Improving Transportation
This rapid influx of population through the back door of the county, soon commanded the attention of county officials. When in 1745 the first official highways were laid out in the eastern part of the county, they found that individual initiative had already preceded them. Three highways (two were described above) and at least two bridges (one at Sodom) across the East Croton were already in use. Also a highway from Danbury to the mines in northwest Connecticut passed through New Fairfield, followed the Ten Mile River into New York colony at Dover and then ran back into Connecticut. The third highway in Patterson, probably leading south from Dover on the Ten Mile River-Danbury road, passed along the east side of the Great Swamp and followed the East Croton into the Oblong. North of Haviland Hollow this roughly follows our present State Highway number twenty-two.
If we note the language of the Dutchess road commissioners, some of the established roads were “paths” whereas others were “highways.” The pattern of development may have been that paths connected favorable farmsteads with millsites and more developed highways, these ways in turn influenced patterns of settlement as families and businesses clustered at important intersections; and then as settlement increased further, local roads were built to interconnect them, sometimes still going by the best navigable route from place to place but also often following new property lines, as much as topography permitted. An example of the latter is the road laid out up the middle of the Oblong; in Haviland Hollow there is an old section of that roadway up Cranberry Mountain that was too steep and little used to justify the expense of modern maintenance and so has been abandoned.

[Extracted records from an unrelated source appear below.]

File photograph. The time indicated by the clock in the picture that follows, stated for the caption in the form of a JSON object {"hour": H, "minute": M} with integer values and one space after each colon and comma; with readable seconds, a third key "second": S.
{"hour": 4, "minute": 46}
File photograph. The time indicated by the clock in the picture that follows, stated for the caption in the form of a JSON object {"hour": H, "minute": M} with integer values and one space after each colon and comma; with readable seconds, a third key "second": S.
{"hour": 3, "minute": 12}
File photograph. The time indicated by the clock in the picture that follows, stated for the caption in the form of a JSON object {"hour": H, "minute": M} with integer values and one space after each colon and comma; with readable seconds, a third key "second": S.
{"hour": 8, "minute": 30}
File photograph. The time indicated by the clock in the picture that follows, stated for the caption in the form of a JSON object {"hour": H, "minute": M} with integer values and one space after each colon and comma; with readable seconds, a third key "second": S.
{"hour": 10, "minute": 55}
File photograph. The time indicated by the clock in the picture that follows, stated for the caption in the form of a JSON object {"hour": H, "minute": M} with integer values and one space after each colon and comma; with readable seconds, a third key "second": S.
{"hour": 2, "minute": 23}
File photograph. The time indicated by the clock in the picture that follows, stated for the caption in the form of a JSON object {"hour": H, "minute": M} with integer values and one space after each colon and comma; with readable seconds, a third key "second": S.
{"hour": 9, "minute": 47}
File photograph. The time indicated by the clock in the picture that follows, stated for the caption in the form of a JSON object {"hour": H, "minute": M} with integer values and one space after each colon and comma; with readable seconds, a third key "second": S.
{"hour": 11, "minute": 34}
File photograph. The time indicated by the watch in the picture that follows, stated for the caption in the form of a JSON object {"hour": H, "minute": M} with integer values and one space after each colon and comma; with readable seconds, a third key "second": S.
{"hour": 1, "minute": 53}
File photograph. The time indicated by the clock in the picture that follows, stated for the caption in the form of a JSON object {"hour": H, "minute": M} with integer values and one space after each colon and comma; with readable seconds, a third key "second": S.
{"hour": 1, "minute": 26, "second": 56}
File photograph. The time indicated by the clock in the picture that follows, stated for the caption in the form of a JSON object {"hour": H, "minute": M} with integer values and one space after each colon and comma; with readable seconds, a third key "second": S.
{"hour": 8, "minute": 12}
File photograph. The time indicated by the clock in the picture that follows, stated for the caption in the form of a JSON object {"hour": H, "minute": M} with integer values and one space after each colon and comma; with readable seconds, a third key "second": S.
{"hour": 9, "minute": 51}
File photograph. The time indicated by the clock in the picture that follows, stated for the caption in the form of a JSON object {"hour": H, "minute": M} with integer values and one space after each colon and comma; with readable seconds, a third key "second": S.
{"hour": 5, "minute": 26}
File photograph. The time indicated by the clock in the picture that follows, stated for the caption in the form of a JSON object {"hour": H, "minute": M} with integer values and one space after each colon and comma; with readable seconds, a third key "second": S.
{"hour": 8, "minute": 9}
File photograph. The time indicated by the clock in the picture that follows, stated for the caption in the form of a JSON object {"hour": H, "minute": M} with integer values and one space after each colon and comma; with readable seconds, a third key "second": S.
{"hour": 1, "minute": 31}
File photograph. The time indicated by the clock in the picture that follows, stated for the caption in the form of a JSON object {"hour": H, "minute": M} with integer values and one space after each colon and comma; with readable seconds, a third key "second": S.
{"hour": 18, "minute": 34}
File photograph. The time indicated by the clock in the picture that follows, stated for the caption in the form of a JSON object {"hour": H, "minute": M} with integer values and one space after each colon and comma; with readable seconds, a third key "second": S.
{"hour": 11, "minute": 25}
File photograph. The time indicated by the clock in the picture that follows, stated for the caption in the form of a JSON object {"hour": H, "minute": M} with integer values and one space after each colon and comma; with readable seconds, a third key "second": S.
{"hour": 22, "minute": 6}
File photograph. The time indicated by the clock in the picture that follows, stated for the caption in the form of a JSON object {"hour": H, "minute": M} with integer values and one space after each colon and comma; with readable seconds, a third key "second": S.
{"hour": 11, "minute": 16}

The large landlords began taking a more active interest in the eastern lands in the mid 1740’s. The Dutchess County road commissioners (one of whom was Philip Philipse) imposed a new pattern, and thereafter the dominant one, for transportation, over the one that had been oriented to Danbury. The Patent Road (now approximately Route 22) connecting Beekman’s Patent (now southeastern Dutchess) through the Philipse Upper Patent (now Putnam) to Cortlandt’s Patent (now northern Westchester), began the reorienting of traffic towards New York City. Between 1745-52 two other important north and south highways were laid out. One ran the entire length of the high ridge that marks the center of the Oblong. The other (now Route 52) ran through Carmel and Ludingtonville. These two highways were to become two of the most important north and south highways in the state during the following century. Two east highways were laid out: one from De Forest Corners to Carmel, the other from the Oblong road on Quaker Hill west through Patterson to Ludingtonville and then north to join the main highway. From two centers, one at Sodom and one at the meeting house (one mile East of Dykeman’s) radiated a number of short roads. Other roads connected the main highways. These roads interconnected (or improved the connections between) existing mill sites and settlements: Milltown and Southeast Center (Sodom, in Brewster), Red Mills (in Mahopac), ‘Morrison’s’ Mills (at Routes 311 and 292 in Patterson), Bircham’s Mills (along Simpson Rd in Carmel).